The law needs to restore public trust and confidence in the nursing and healthcare professions, and the management upon which they depend. The problem is that the GMC and other regulatory bodies have limited sanctions, and the law has a limited repertoir including clinical negligence and corporate manslaughter with limited scope. At the end of the day, however, this is not a question about politics or the legal and medical professions, it is very much about real people.

 The advantage of putting this on the statute books once-and-for-all is that it would send out a powerful signal that actions of clinical and management that meet targets but fail in patient safety have imposable sanctions. After America’s most high-profile corporate fraud trial, Mr Lay, the ENRON former chief executive was found guilty on 25 May on all six fraud and conspiracy charges that he faced. Many relatives and patients feel that what happened at Stafford was much worse as it affected real people rather than £££. However, the Sarbanes-Oxley Act made auditors culpable, and the actions of managers are no less important.
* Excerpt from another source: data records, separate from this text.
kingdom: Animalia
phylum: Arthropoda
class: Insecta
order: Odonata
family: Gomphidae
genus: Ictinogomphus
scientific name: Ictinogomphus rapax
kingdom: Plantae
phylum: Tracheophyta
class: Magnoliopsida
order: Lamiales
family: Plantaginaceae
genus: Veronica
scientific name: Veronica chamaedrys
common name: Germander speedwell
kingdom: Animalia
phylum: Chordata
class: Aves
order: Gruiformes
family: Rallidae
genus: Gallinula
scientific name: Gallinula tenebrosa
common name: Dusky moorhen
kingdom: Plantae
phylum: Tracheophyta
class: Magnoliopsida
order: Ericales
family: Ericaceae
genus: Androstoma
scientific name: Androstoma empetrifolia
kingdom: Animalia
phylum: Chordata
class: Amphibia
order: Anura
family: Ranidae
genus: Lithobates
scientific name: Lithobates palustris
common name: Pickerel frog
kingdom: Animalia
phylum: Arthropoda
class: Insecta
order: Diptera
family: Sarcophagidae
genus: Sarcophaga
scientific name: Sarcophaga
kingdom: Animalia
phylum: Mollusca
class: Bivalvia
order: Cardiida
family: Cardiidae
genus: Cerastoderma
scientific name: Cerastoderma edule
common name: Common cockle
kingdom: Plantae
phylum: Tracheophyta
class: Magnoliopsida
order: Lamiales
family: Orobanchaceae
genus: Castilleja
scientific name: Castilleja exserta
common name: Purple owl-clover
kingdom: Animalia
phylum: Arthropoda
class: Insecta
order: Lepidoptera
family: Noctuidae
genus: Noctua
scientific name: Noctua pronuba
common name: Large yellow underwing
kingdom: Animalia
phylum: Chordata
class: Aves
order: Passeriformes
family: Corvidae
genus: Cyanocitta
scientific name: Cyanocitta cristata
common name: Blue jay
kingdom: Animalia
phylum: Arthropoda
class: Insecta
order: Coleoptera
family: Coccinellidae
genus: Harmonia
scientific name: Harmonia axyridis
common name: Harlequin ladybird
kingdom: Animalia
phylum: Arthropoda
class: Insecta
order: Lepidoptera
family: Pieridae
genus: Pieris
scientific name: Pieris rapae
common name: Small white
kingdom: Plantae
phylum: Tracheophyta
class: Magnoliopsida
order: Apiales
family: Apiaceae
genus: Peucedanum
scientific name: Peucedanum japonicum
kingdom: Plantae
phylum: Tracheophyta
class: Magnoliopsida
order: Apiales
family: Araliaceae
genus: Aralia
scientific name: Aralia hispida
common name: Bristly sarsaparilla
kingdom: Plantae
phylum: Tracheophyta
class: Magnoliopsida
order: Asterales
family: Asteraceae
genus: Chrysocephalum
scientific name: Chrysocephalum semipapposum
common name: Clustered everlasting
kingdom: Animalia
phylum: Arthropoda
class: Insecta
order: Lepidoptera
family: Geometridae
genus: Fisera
This is not actually about Jeremy Hunt. Warning: this is about to get very messy. That Mid Staffs is not isolated strongly suggests that an ability of managers and leaders in Trusts to game the system while failing significantly in patient safety, and the national policy which produced this merits attention, meaning also that urgent legislation is necessary to stem these foci of toxicity. A possible conclusion, but presumption of innocence is vital in English law, from Robert Francis, and he is indeed an eminent QC in regulatory law, is that certain managers were complicit in clinical negligence at their Trusts to improve managerial ratings, having rock bottom regard for actual clinical safety. This represents a form of wilful blindness (and Francis as an eminent regulatory QC may make that crucial link), and there is an element of denial and lack of insight by the clinical regulatory authorities in dealing with this issue, if at all, promptly to secure trust from relatives in the medical profession. The legal profession has a chance now to remedy that, but only if the legislature enable this. But this will be difficult.